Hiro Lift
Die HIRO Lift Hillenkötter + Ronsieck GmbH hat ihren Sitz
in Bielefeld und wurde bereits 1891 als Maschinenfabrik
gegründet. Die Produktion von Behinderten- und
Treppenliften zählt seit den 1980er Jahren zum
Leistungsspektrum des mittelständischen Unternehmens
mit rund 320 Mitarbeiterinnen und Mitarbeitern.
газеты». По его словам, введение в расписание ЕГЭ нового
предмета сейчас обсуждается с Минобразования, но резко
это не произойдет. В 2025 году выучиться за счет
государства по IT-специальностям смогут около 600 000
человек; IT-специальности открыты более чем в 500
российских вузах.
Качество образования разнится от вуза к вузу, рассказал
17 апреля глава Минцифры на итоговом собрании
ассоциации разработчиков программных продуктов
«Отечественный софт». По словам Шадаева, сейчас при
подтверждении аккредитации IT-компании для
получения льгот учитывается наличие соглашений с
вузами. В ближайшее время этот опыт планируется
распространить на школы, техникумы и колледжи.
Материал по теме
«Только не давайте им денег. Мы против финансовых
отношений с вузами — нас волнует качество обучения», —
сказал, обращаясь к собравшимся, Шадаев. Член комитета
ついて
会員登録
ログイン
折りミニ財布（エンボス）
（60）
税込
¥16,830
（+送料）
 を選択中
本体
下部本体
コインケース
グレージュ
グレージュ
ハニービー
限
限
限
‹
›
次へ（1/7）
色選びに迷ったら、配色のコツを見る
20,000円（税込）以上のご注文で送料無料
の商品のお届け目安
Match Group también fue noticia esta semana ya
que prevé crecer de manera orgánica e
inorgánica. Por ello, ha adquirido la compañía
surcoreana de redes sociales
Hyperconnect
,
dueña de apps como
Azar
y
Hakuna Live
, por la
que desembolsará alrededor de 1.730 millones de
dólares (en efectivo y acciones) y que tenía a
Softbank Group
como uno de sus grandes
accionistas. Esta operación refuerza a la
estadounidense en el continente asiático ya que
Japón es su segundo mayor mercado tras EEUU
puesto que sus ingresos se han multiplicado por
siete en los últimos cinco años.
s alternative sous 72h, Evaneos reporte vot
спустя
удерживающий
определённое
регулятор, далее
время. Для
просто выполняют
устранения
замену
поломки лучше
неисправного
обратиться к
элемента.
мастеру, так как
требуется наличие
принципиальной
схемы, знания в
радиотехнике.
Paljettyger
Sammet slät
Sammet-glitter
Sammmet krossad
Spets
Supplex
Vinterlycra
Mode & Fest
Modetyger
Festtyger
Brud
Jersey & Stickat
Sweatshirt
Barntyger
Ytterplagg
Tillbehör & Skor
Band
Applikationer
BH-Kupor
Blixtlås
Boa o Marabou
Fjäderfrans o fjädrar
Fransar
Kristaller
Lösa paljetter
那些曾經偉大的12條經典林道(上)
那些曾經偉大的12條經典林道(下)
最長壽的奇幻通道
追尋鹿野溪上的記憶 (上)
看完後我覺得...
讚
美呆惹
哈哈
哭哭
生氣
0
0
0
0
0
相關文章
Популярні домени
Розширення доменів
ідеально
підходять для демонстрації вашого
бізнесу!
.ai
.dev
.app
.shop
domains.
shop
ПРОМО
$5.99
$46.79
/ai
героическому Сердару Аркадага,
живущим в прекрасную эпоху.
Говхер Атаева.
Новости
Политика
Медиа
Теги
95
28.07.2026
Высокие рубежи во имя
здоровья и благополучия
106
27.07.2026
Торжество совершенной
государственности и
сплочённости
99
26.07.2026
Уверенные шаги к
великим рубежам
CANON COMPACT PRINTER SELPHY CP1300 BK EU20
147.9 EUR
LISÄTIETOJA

--- Task brief ---
Which lines hold the word "Group"? Copy each of them from the records.

--- Problem solution ---
Match Group también fue noticia esta semana ya
Softbank Group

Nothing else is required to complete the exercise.